The order seemed so impossible to carry out that I said to Tupra straight out: 'What do you mean, take him there? On what pretext? And what for, what are you going to do?' 'Tell him you're going to suck him off.' Reresby had lost patience with me, but only for a second: the look of surprise on my face must have been so intense (my anger would have shone through, irrepressible, immediate) that he doubtless read it as potential rebellion or even as a possible threat. And so he immediately added, suppressing his previous crude words (perhaps Reresby was the only foul-mouthed one, not Tupra or Ure or Dundas, and maybe each night he was who he was, to all intents and purposes and regardless of the consequences): 'Ask him if he wants a line of cocaine, top-grade stuff. He'll be bound to wait for me then, with his nose watering. He won't mind at all.’

'How do you know?' I asked. Then it occurred to me that this was a pointless question to ask Tupra, one to which any answer would be redundant. He devoted his life principally to knowing, or so I thought, and to knowing in advance, to recognising future faces; and unlike myself or Mulryan and Rendel, or possibly, occasionally, Jane Treves and Branshaw (although probably not Perez Nuix), he did not need to be guided towards that knowledge or to have the path ahead pointed out to him. He was the one who led us, who decided which aspects of people were of interest or concern to us, the person who questioned us about those particular areas: for example, if the singer Dick Dearlove would be capable of killing and in what circumstances, or if an anonymous man had any intention of returning a loan, all kinds of situations on all kinds of occasions. He had never asked me if I thought De la Garza was into cocaine or glue or opium, in fact, I couldn't recall his ever asking me anything about him. It was only now, therefore, that I stopped to consider. And when I thought about it, it seemed to me probable that De la Garza would be into everything: he was so eager, so arrogant and impetuous, as well as highly excitable.
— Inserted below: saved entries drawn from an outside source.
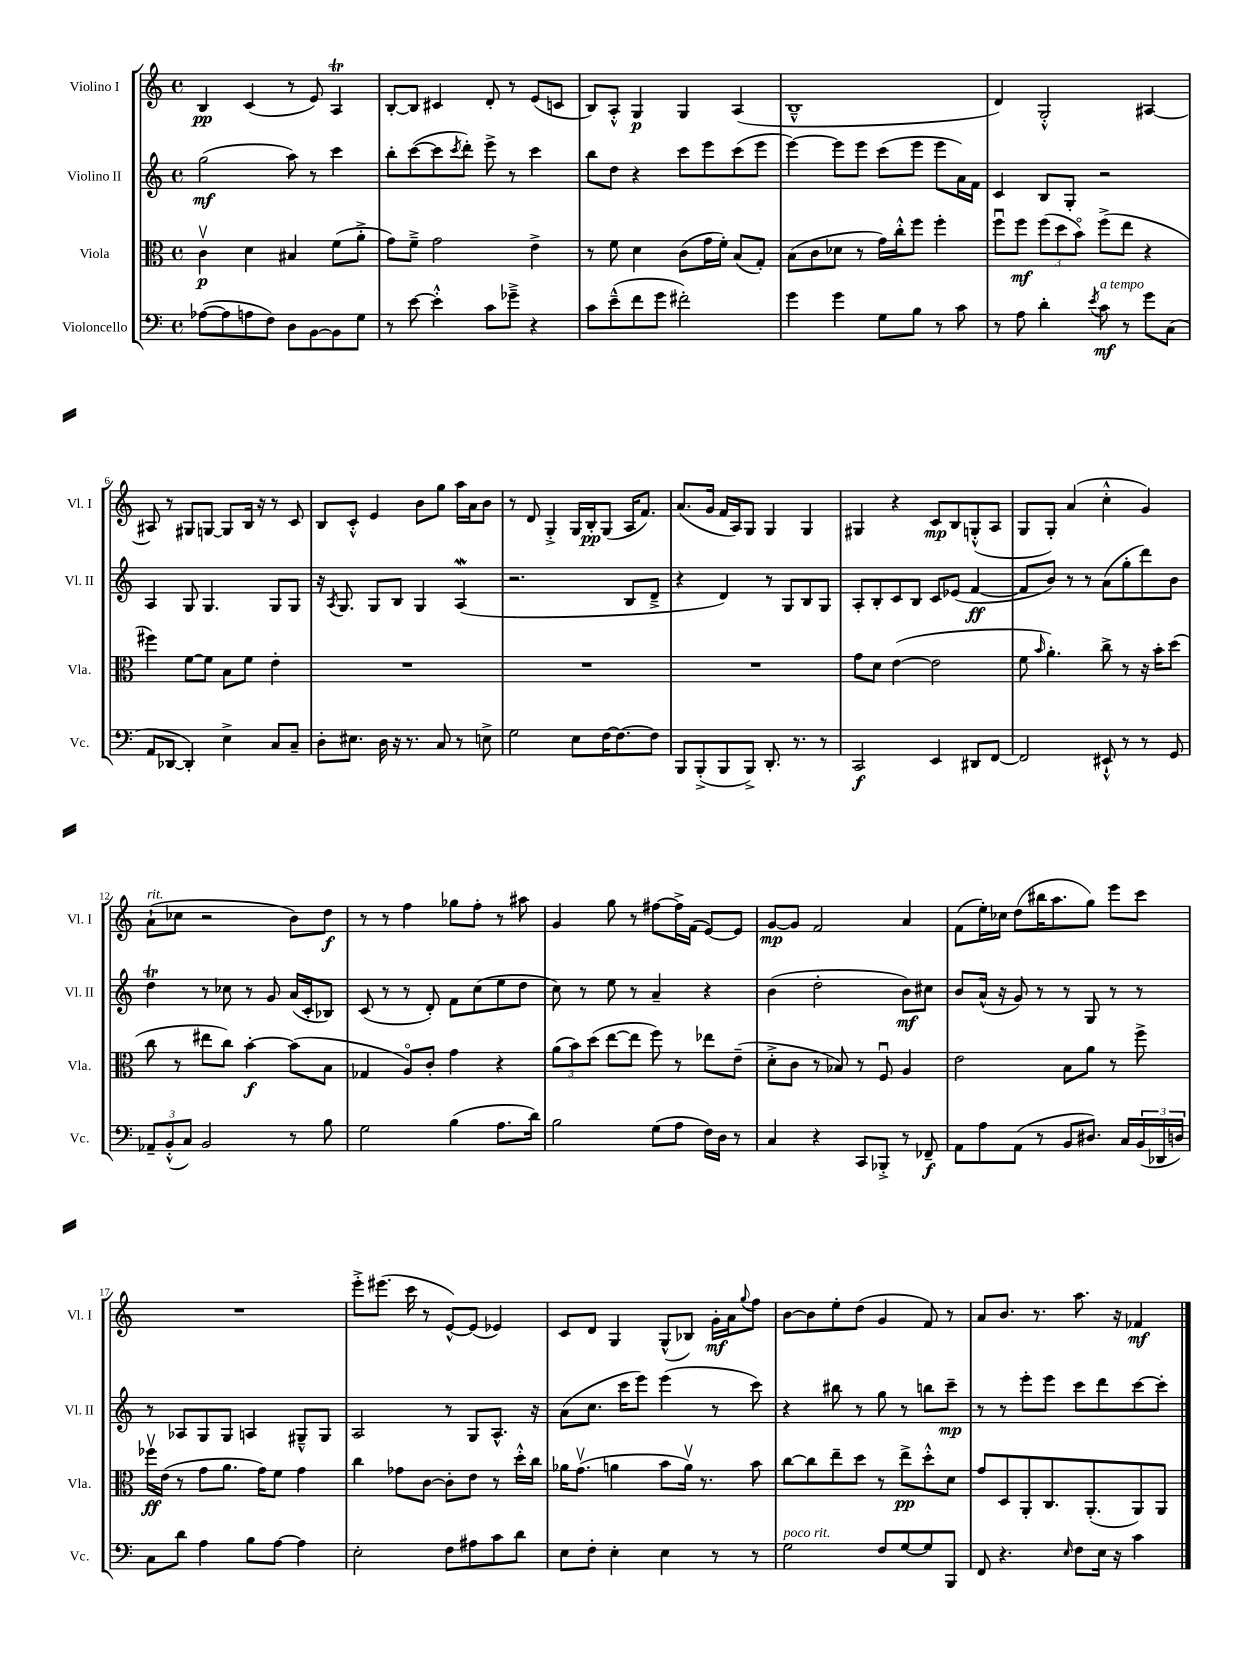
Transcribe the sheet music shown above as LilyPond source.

<<
\new StaffGroup <<
\new Staff = "s0" \with { instrumentName = "Violino I" shortInstrumentName = "Vl. I" } {
    \clef treble \key c \major \defaultTimeSignature \time 4/4
    b4\pp c'4( r8 e'8) a4\trill |
    b8~-. b8 cis'4 d'8-. r8 e'8( c'8 |
    b8) a8-.-^ g4\p g4 a4( |
    b1---^ |
    d'4) g2-.-^ ais4~ |
    ais8 r8 gis8 g8~ g8 b16 r16 r8 c'8 |
    b8 c'8-.-^ e'4 b'8 g''8 a''16 a'16 b'8 |
    r8 d'8 g4-.-> g16 b16-.\pp g8( a16 f'8.) |
    a'8.( g'16 f'16 a16) g8 g4 g4 |
    gis4 r4 c'8\mp b8 g8-.-^( a8 |
    g8 g8-.) a'4( c''4-.-^ g'4) |
    a'8-!^\markup { \italic "rit." }( ces''8 r2 b'8) d''8\f |
    r8 r8 f''4 ges''8 f''8-. r8 ais''8 |
    g'4 g''8 r8 fis''8~ fis''16-> f'16( e'8~) e'8 |
    g'8~\mp g'8 f'2 a'4 |
    f'8( e''16-.) ces''16 d''8( bis''16 a''8. g''8) e'''8 c'''8 |
    R1 |
    e'''8-.-> eis'''8.( c'''16 r8 e'8~-^) e'8( ees'4) |
    c'8 d'8 g4 g8-^( bes8) g'16-.\mf a'16 \appoggiatura { g''8 } f''8 |
    b'8~ b'8 e''8-. d''8( g'4 f'8) r8 |
    a'8 b'8. r8. a''8. r16 fes'4\mf \bar "|." |
}
\new Staff = "s1" \with { instrumentName = "Violino II" shortInstrumentName = "Vl. II" } {
    \clef treble \key c \major \defaultTimeSignature \time 4/4
    g''2\mf( a''8) r8 c'''4 |
    b''8-. c'''8~( c'''8 \acciaccatura { c'''8 } d'''8-.) e'''8-> r8 c'''4 |
    b''8 d''8 r4 c'''8 e'''8 c'''8( e'''8 |
    e'''4~) e'''8 e'''8 c'''8( e'''8 e'''8 a'16) f'16 |
    c'4 b8 g8-. r2 |
    a4 g8 g4. g8 g8 |
    r16 \acciaccatura { a8 } g8. g8 b8 g4 a4\mordent( |
    r2. b8 d'8---> |
    r4 d'4) r8 g8 b8 g8 |
    a8-. b8-. c'8 b8 c'8 ees'8( f'4~\ff |
    f'8 b'8) r8 r8 a'8( g''8-. d'''8) b'8 |
    d''4\trill r8 ces''8 r8 g'8 a'16( c'16-. bes8) |
    c'8( r8 r8 d'8-.) f'8 c''8( e''8 d''8 |
    c''8) r8 e''8 r8 a'4-- r4 |
    b'4( d''2-. b'8\mf) cis''8 |
    b'8 a'16-^( r16 g'8) r8 r8 g8 r8 r8 |
    r8 aes8 g8 g8 a4 gis8---^ gis8 |
    a2 r8 g8 a8.-^ r16 |
    a'8( c''8. c'''16 e'''8) e'''4( r8 c'''8) |
    r4 bis''8 r8 g''8 r8 b''8 c'''8--\mp |
    r8 r8 e'''8-. e'''8 c'''8 d'''8 c'''8~ c'''8-. \bar "|." |
}
\new Staff = "s2" \with { instrumentName = "Viola" shortInstrumentName = "Vla." } {
    \clef alto \key c \major \defaultTimeSignature \time 4/4
    c'4\upbow\p d'4 bis4 f'8( a'8-.-> |
    g'8) f'8---> g'2 e'4-> |
    r8 f'8 d'4 c'8( g'16 f'16-.) b8( g8-.) |
    b8( c'8 des'8 r8 g'16) c''16-.-^ f''8 f''4-. |
    f''8\downbow f''8\mf \tuplet 3/2 { f''8( d''8 b'8\flageolet) } f''8->( e''8 r4 |
    fis''4) f'8~ f'8 b8 f'8 e'4-. |
    R1 |
    R1 |
    R1 |
    g'8 d'8 e'4~( e'2 |
    f'8 \grace { b'16 } a'4.-.) c''8-> r8 r16 b'16-. d''8( |
    c''8 r8 eis''8 c''8) b'4~-.\f b'8( b8 |
    ges4 a8\flageolet) c'8-. g'4 r4 |
    \tuplet 3/2 { a'8( b'8) d''8( } e''8~ e''8 f''8) r8 ees''8 e'8--( |
    d'8-.-> c'8 r8 bes8) r8 f8\downbow a4 |
    e'2 b8 a'8 r8 f''8-> |
    fes''16\upbow\ff e'16( r8 g'8 a'8. g'16) f'8 g'4 |
    c''4 ges'8 c'8~ c'8-. e'8 r8 d''16-.-^ c''16 |
    aes'16 g'8.\upbow( a'4 b'8 a'16\upbow) r8. b'8 |
    c''8~ c''8 e''8-- d''8 r8 e''8->\pp d''8-.-^ d'8 |
    g'8 d8 a,8-. c8. a,8.-.( a,8) a,8 \bar "|." |
}
\new Staff = "s3" \with { instrumentName = "Violoncello" shortInstrumentName = "Vc." } {
    \clef bass \key c \major \defaultTimeSignature \time 4/4
    aes8~( aes8 a8 f8) d8 b,8~ b,8 g8 |
    r8 e'8~ e'4-.-^ c'8 ges'8---> r4 |
    c'8 e'8---^( f'8 g'8 fis'2-.) |
    g'4 g'4 g8 b8 r8 c'8 |
    r8 a8 d'4-. \acciaccatura { e'8 } c'8\mf^\markup { \italic "a tempo" } r8 g'8 c8( |
    a,8 des,8~ des,4-.) e4-> c8 c8-- |
    d8-. eis8. d16 r16 r8. c8 r8 e8-> |
    g2 e8 f16~ f8.~ f8 |
    b,,8 b,,8-.->( b,,8 b,,8->) d,8.-. r8. r8 |
    c,2\f e,4 dis,8 f,8~ |
    f,2 eis,8-!-^ r8 r8 g,8 |
    \tuplet 3/2 { aes,8-- b,8-.-^( c8) } b,2 r8 b8 |
    g2 b4( a8. d'16) |
    b2 g8( a8 f16) d16 r8 |
    c4 r4 c,8 bes,,8-.-> r8 fes,8--\f |
    a,8 a8 a,8( r8 b,8 dis8.) c16 \tuplet 3/2 { b,16( des,16 d16) } |
    c8 d'8 a4 b8 a8~ a4 |
    e2-. f8 ais8 c'8 d'8 |
    e8 f8-. e4-. e4 r8 r8 |
    g2^\markup { \italic "poco rit." } f8 g8~ g8 b,,8 |
    f,8 r4. \grace { e16 } f8 e16 r16 c'4 \bar "|." |
}
>>
>>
'Yes, just tell him and you'll see,' Tupra answered, while he delicately offered his arm to Mrs Manoia and they set off together for the Ladies' toilet. They would doubtless find a queue. ‘I’ll be back within about seven minutes. I'll join you there. Keep him entertained until then.' And with that same finger, like the short barrel of a gun, he pointed at the hook painted on the door, and I could not help thinking of Peter Pan.

So I told Rafita, who, like Flavia, had been rendered temporarily speechless. My words made him recover, revive; he seemed interested, or, rather, somewhat over-eager.

'All right, let's go,' he said at once, and off we went through the door bearing the sign of the hook. Once we were inside the toilet for the mutilated, which was as deserted as it had been a short while before, he could not conceal a certain impatience at the prospect, he must have thought the cocaine might mitigate his drunkenness, he had started feeling slightly dizzy, fortunately nothing very grave, he was unlikely actually to throw up, but he was not in full command of his feet during the short walk with its many human obstacles, I put this down in part as well to his demented dancing and, of course, to his consequent breathlessness, then I realised that his shoelaces were undone, both of them, he could have had a really nasty fall and been left for dead on the dance floor, the hordes would have finished him off and saved us a few problems. 'So you haven't got it, then?' he wanted to know.